Guessing the number of human genes is a speculative enterprise. Even with the publication of the draft human genome sequence (see pages 158–159), one can only have cautious confidence in the estimated count of 30,000–40,000. More accurate estimates require a high-throughput method for validation of gene predictions, and Mark Boguski and colleagues now report an approach to do just that using microarray technology.

Traditional computational methods for predicting gene number integrate information from numerous sources, such as sequence signatures of gene structure, similarity to genes in other organisms and evidence that a DNA sequence is expressed. Although collectively powerful, each type of information is subject to error. Furthermore, computational approaches overlook the complexity of gene expression, such as the tremendous diversity that arises from alternative splicing of gene transcripts.

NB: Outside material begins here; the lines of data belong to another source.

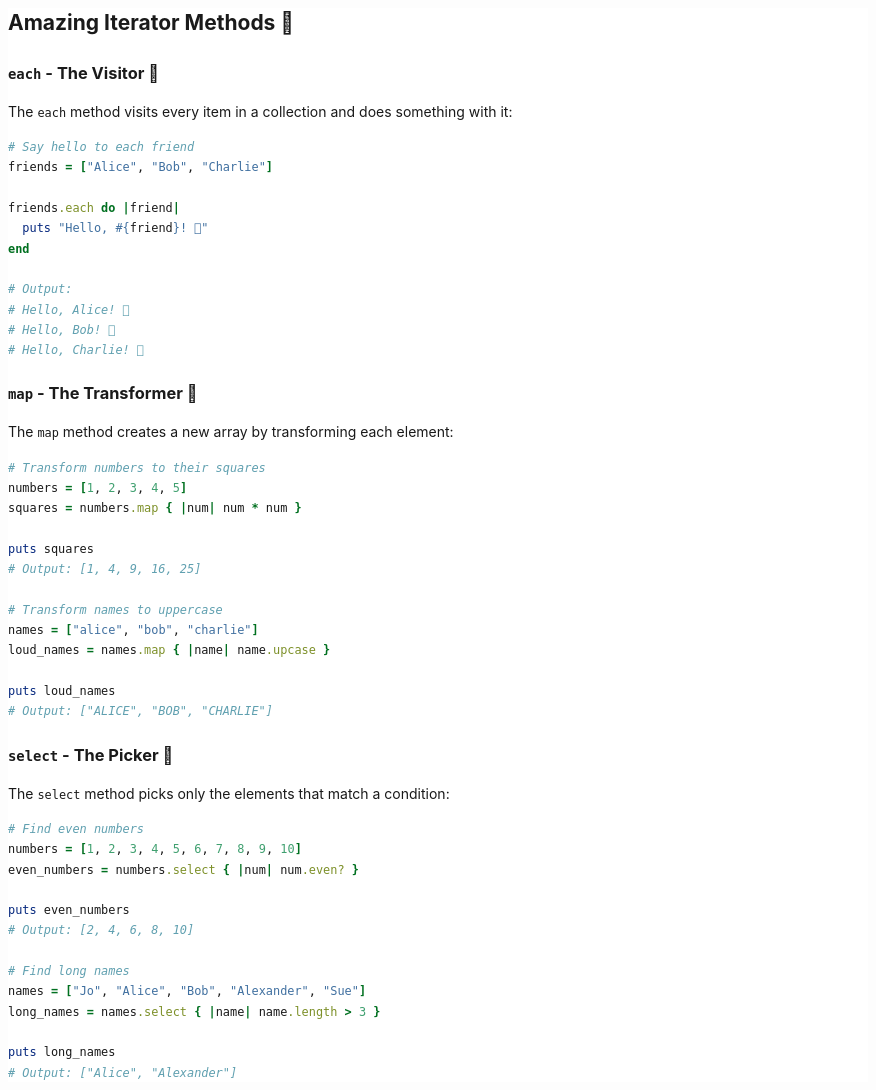 ## Amazing Iterator Methods 🔮

### `each` - The Visitor 👋

The `each` method visits every item in a collection and does something with it:

```ruby
# Say hello to each friend
friends = ["Alice", "Bob", "Charlie"]

friends.each do |friend|
  puts "Hello, #{friend}! 👋"
end

# Output:
# Hello, Alice! 👋
# Hello, Bob! 👋
# Hello, Charlie! 👋
```

### `map` - The Transformer 🔄

The `map` method creates a new array by transforming each element:

```ruby
# Transform numbers to their squares
numbers = [1, 2, 3, 4, 5]
squares = numbers.map { |num| num * num }

puts squares
# Output: [1, 4, 9, 16, 25]

# Transform names to uppercase
names = ["alice", "bob", "charlie"]
loud_names = names.map { |name| name.upcase }

puts loud_names
# Output: ["ALICE", "BOB", "CHARLIE"]
```

### `select` - The Picker 🎯

The `select` method picks only the elements that match a condition:

```ruby
# Find even numbers
numbers = [1, 2, 3, 4, 5, 6, 7, 8, 9, 10]
even_numbers = numbers.select { |num| num.even? }

puts even_numbers
# Output: [2, 4, 6, 8, 10]

# Find long names
names = ["Jo", "Alice", "Bob", "Alexander", "Sue"]
long_names = names.select { |name| name.length > 3 }

puts long_names
# Output: ["Alice", "Alexander"]
```
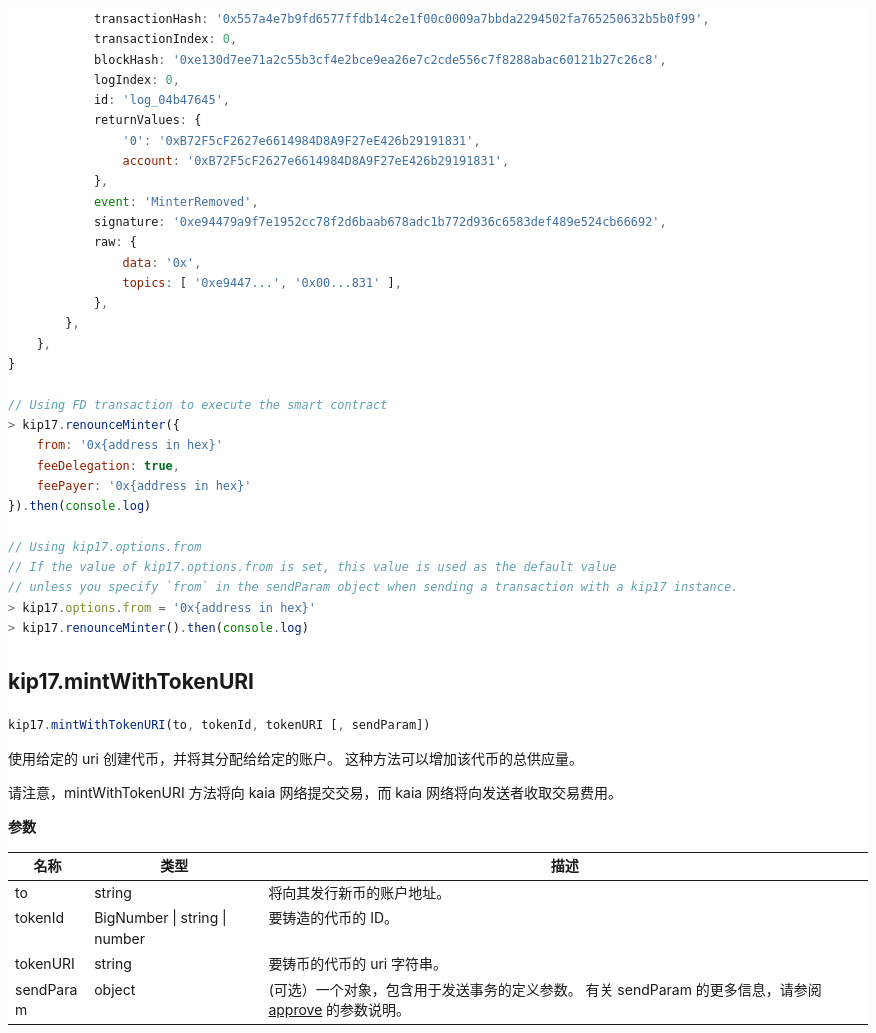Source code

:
 ```javascript
			transactionHash: '0x557a4e7b9fd6577ffdb14c2e1f00c0009a7bbda2294502fa765250632b5b0f99',
			transactionIndex: 0,
			blockHash: '0xe130d7ee71a2c55b3cf4e2bce9ea26e7c2cde556c7f8288abac60121b27c26c8',
			logIndex: 0,
			id: 'log_04b47645',
			returnValues: {
				'0': '0xB72F5cF2627e6614984D8A9F27eE426b29191831',
				account: '0xB72F5cF2627e6614984D8A9F27eE426b29191831',
			},
			event: 'MinterRemoved',
			signature: '0xe94479a9f7e1952cc78f2d6baab678adc1b772d936c6583def489e524cb66692',
			raw: {
				data: '0x',
				topics: [ '0xe9447...', '0x00...831' ],
			},
		},
	},
}

// Using FD transaction to execute the smart contract
> kip17.renounceMinter({
    from: '0x{address in hex}'
    feeDelegation: true,
    feePayer: '0x{address in hex}'
}).then(console.log)

// Using kip17.options.from
// If the value of kip17.options.from is set, this value is used as the default value 
// unless you specify `from` in the sendParam object when sending a transaction with a kip17 instance.
> kip17.options.from = '0x{address in hex}'
> kip17.renounceMinter().then(console.log)
```

## kip17.mintWithTokenURI<a id="kip17-mintwithtokenuri"></a>

```javascript
kip17.mintWithTokenURI(to, tokenId, tokenURI [, sendParam])
```

使用给定的 uri 创建代币，并将其分配给给定的账户。 这种方法可以增加该代币的总供应量。

请注意，mintWithTokenURI 方法将向 kaia 网络提交交易，而 kaia 网络将向发送者收取交易费用。

**参数**

| 名称        | 类型                                | 描述                                                              |
| --------- | --------------------------------- | --------------------------------------------------------------- |
| to        | string                            | 将向其发行新币的账户地址。                                                   |
| tokenId   | BigNumber \\| string \\| number | 要铸造的代币的 ID。                                                     |
| tokenURI  | string                            | 要铸币的代币的 uri 字符串。                                                |
| sendParam | object                            | (可选）一个对象，包含用于发送事务的定义参数。 有关 sendParam 的更多信息，请参阅 [approve] 的参数说明。 |


[getTransactionReceipt]: ../caver-rpc/klay.md#caver-rpc-klay-gettransactionreceipt
[approve]: kip17.approve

The premise of Boguski and colleagues is that exons of the same gene will demonstrate similar expression patterns across a range of different cell types and experimental conditions. To test this, they designed “exon arrays”, comprising 60-mer oligonucleotide probes — each of which corresponds to a predicted exon — printed on glass slides. As proof of principle, the authors analysed gene predictions for chromosome 22, the first chromosome to be fully sequenced and exhaustively annotated. Although the method validated most known genes on chromosome 22, about 15% were missed, indicating that the method needs further refinement. Intriguingly, over half of the gene predictions based solely on ab initio computer predictions were confirmed — far exceeding earlier expectations — illustrating that this is an effective means of quickly assessing the validity of computational predictions.

To define gene structure more accurately, Boguski and colleagues used higher-resolution 'tiling arrays', in which 60-mer probes are tiled at 10-base-pair intervals across a genomic region of interest. The tiling approach enabled the gene structure of a novel testis transcript to be refined, clarifying the exact exon–intron boundaries and precise transcript length.

As an initial step towards whole genome analysis, the authors constructed 50 arrays that contained over one million probes representing more than 400,000 predicted human exons. The authors detected 58% of confirmed exons and 34% of predicted exons (from the Ensembl human genome annotation data set), but only two cell lines were used for the analysis. Although a long way from comprehensively defining the structure of every gene in the human genome, this new approach offers a rapid means of validating computational predictions and training the next generation of gene-hunting programs.